Deux livres imposants marquent son retour sur la scène, un roman, Un Retour en Colchide, et un recueil d'essais, La Confirmation boréale. Deux aérolithes que nous devons au courage d'éditeurs qu'il convient de saluer. La démarche de Jean Parvulesco peut se définir comme suit: irrationalité dogmatique. Roman de cape et d'épée, journal intime, programme d'action révolutionnaire: le Prêtre Jean mêle le tout pour révéler ses intuitions et poursuive le combat contre "le gouffre noir de l'aliénation ". Comprenne qui devra.

 

Que faire des sept cents cinquante pages qu'il lance parmi nous comme des grenades à l'assaut? En parler? Difficile, même si Michel d'Urance nous propose une pénétrante préface au Retour en Colchide. Les lire en sirotant un pur malt. Retrouver Vladimir Dimitrijevic et le "sous-sol conspiratif de la rue Férou" en rêvant à la revanche de Nicolas II. Se rendre compte à quel point L'Age d'Homme est une oasis dans un milieu éditorial où toute œuvre non subalterne est impitoyablement neutralisée. Comprendre le message subversif de L'Anglaise et le Duc, de L'Astrée, précieux chefs d'œuvre de son ami Eric Rohmer. Imaginer la résurgence du bloc continental et l'avènement de l'impensable. Repérer les arrière-pensées des théoriciens du meurtre du père. Divaguer sur la conversion du monde orthodoxe à un catholicisme hyperboréen. Oser dire que l'Islam, en tout cas dans sa version exotérique, constitue "le danger absolu, le danger de l'extinction finale de tout ce qui a fait et fait encore l'Histoire européenne du monde, depuis Rome jusqu'à nos jours". Rome, justement, celle que Parvulesco arpentait la nuit après ses visites à Julius Evola. Mémoriser quelques citations, dont celle-ci, de H. Carossa: "cacher et conserver, c'est aux sombres époques le seul office sacré". Invoquer l'Archange Michel, vainqueur des ténèbres, afin qu'il nous guide sur le sentier de l'Etre, le "sentier aryen".

 

Allez, le missile est tiré.

 

Christopher Gérard

 

 

Jean Parvulesco, La Confirmation boréale. Investigations, Alexipharmaque, 396 p., 27 euros. Et Un Retour en Colchide, Trédaniel, 356 p., 23 euros.

 

 

Qui était donc Jean Parvulesco?

Eternel conjuré, Jean Parvulesco est surtout un infatigable travailleur: il signe aujourd'hui son dixième roman depuis 1978, parmi lesquels le mythique Les Mystères de la Villa Atlantis (L'Age d'Homme), qui, avec tous les autres, forme une somme où l'ésotérisme et l'érotisme se mêlent au Grand Jeu. Fidèle au mot de son ami de Roux, Parvulesco aura appliqué Nerval en politique …et vice versa. L'homme a survécu aux camps de travail staliniens, s'est évadé d'une geôle titiste, a traîné ses bottes dans les décombres de Vienne, avant de suivre les cours de Jean Wahl à la Sorbonne, d'approcher Heidegger, Evola et Pound.

________

Restituez mot pour mot le passage de l'article sur Jean Parvulesco, de « Jean Parvulesco, La » à « Evola et Pound. ».

Entrées enregistrées:
________

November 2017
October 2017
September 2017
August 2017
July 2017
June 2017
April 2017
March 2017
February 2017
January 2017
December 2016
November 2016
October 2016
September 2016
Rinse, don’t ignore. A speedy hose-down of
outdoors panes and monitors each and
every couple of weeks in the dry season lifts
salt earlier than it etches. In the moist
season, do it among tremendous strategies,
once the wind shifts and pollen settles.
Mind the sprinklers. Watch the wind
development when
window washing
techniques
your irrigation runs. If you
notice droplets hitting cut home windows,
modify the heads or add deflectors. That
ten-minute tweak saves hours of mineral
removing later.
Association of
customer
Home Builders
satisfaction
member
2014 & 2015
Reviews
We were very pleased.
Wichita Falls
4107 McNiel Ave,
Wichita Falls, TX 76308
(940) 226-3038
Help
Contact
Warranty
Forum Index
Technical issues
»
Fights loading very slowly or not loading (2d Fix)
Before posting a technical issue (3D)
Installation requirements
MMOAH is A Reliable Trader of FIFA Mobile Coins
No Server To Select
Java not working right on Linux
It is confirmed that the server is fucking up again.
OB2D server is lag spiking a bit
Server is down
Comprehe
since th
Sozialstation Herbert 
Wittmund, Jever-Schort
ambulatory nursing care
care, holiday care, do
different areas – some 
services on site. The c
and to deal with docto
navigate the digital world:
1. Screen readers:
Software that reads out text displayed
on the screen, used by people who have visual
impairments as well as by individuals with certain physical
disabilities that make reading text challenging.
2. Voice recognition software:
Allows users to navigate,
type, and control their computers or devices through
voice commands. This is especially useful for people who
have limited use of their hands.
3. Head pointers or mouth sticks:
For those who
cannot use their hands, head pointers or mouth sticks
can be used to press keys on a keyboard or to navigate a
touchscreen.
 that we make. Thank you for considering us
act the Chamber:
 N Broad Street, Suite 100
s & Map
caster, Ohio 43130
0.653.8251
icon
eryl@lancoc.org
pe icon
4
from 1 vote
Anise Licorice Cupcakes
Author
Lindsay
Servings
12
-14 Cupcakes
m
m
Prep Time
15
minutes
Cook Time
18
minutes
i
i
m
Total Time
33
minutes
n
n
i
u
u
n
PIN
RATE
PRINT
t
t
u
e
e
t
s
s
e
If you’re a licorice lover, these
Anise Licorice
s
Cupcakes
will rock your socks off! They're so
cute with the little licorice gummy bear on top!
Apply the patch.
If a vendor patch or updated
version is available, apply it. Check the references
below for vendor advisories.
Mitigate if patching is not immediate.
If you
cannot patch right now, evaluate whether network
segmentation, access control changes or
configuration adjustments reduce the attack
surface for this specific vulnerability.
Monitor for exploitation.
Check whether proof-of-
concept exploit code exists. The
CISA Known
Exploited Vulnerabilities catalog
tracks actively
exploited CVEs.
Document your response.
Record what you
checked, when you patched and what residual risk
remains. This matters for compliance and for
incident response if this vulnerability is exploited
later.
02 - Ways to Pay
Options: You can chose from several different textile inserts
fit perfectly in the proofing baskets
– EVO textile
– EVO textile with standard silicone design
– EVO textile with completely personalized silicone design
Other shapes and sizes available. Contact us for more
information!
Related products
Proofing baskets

________

Réponse:
Jean Parvulesco, La Confirmation boréale. Investigations, Alexipharmaque, 396 p., 27 euros. Et Un Retour en Colchide, Trédaniel, 356 p., 23 euros.

 

 

Qui était donc Jean Parvulesco?

Eternel conjuré, Jean Parvulesco est surtout un infatigable travailleur: il signe aujourd'hui son dixième roman depuis 1978, parmi lesquels le mythique Les Mystères de la Villa Atlantis (L'Age d'Homme), qui, avec tous les autres, forme une somme où l'ésotérisme et l'érotisme se mêlent au Grand Jeu. Fidèle au mot de son ami de Roux, Parvulesco aura appliqué Nerval en politique …et vice versa. L'homme a survécu aux camps de travail staliniens, s'est évadé d'une geôle titiste, a traîné ses bottes dans les décombres de Vienne, avant de suivre les cours de Jean Wahl à la Sorbonne, d'approcher Heidegger, Evola et Pound.